Investigating this problem with the help of a National Science Foundation grant to examine the role of tech in domestic abuse, they and some professor collaborators at Cornell and NYU came up with a new approach.
There’s a standardized questionnaire to characterize the type of tech-based abuse being experienced. It may not occur to someone who isn’t tech-savvy that their partner may know their passwords, or that there are social media settings they can use to prevent that partner from seeing their posts. This information and other data are added to a sort of digital presence diagram the team calls the “technograph” and which helps the victim visualize their technological assets and exposure.
The team also created a device they call the IPV Spyware Discovery, or ISDi. It’s basically spyware scanning software loaded on a device that can check the victim’s device without having to install anything. This is important because an abuser may have installed tracking software that would alert them if the victim is trying to remove it. Sound extreme? Not to people fighting a custody battle who can’t seem to escape the all-seeing eye of an abusive ex. And these spying tools are readily available for purchase.

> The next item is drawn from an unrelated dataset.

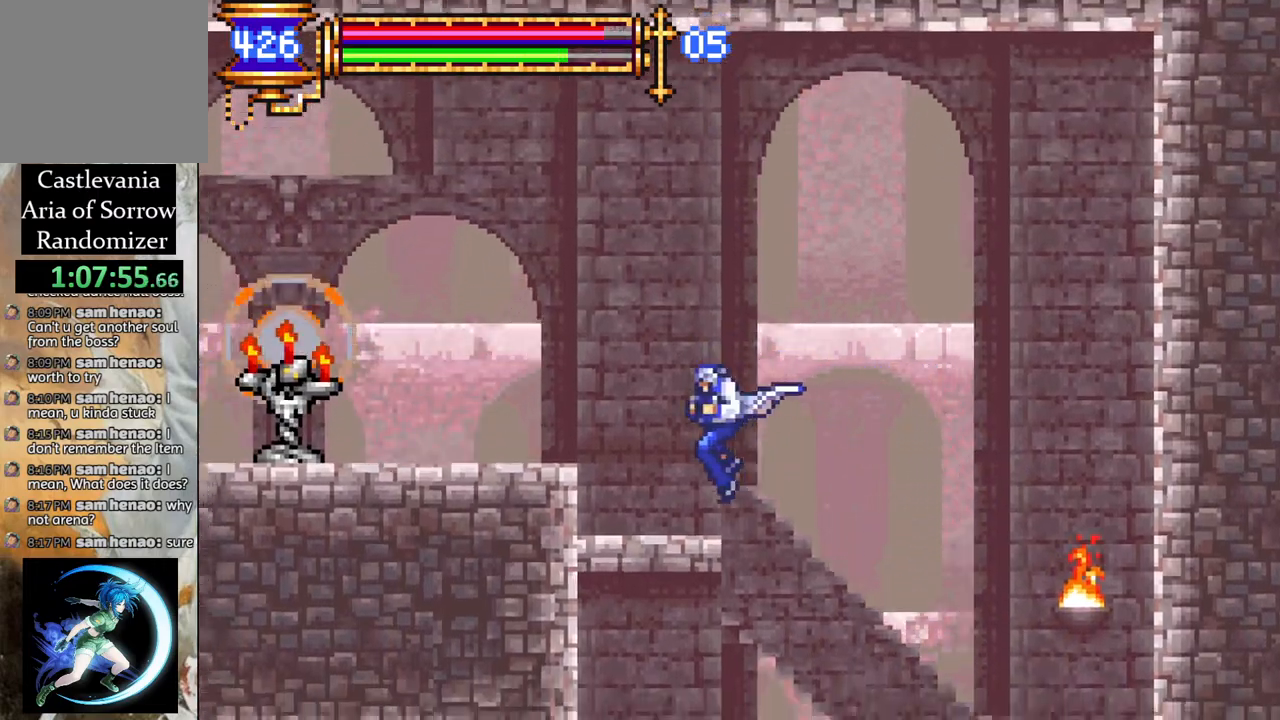
{"buttons": [], "left_stick": "center", "right_stick": "center", "events": [[317, "CROSS", "down"], [417, "CROSS", "up"]]}
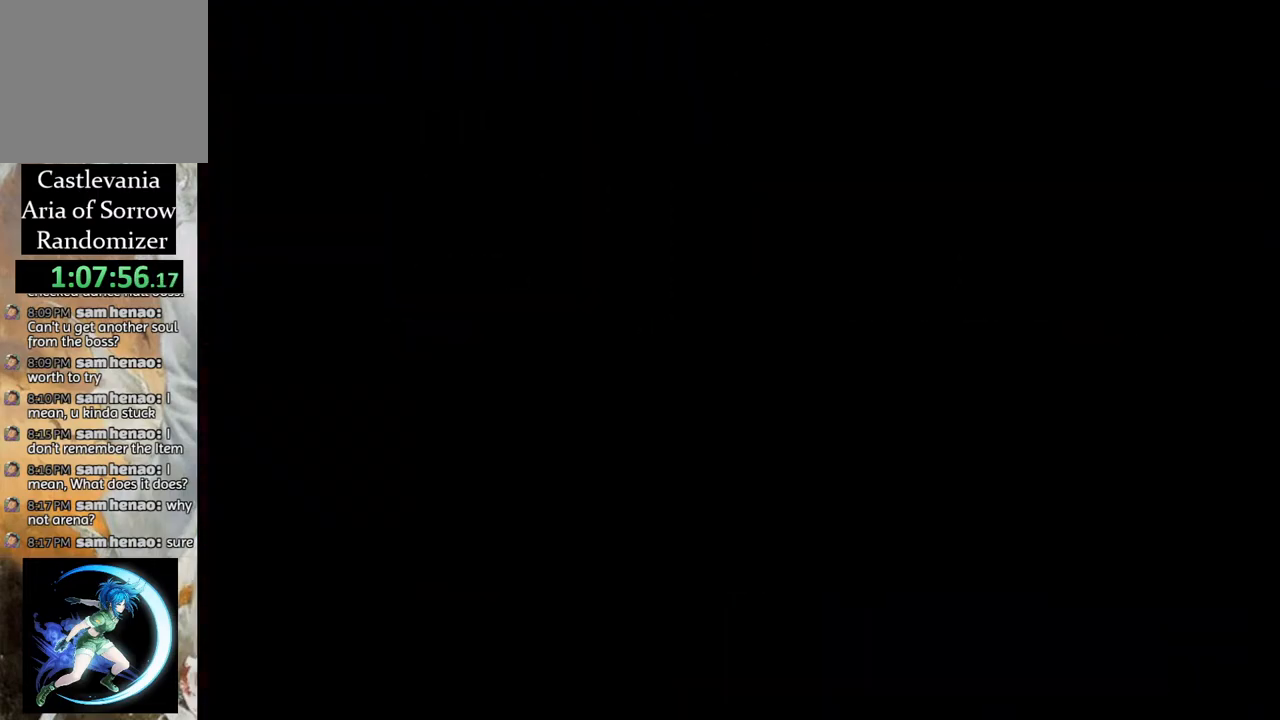
{"buttons": ["CROSS"], "left_stick": "center", "right_stick": "center", "events": [[283, "DPAD_DOWN", "down"], [333, "DPAD_DOWN", "up"], [433, "CROSS", "down"]]}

“It’s consistent, it’s data-driven and it takes into account at each phase what the abuser will know if the client makes changes. This is giving people a more accurate way to make decisions and providing them with a comprehensive understanding of how things are happening,” explained Freed.
Even if the abuse can’t be instantly counteracted, it can be helpful simply to understand it and know that there are some steps that can be taken to help.
The authors have been piloting their work at New York’s Family Justice Centers, and following some testing have released the complete set of documents and tools for anyone to use.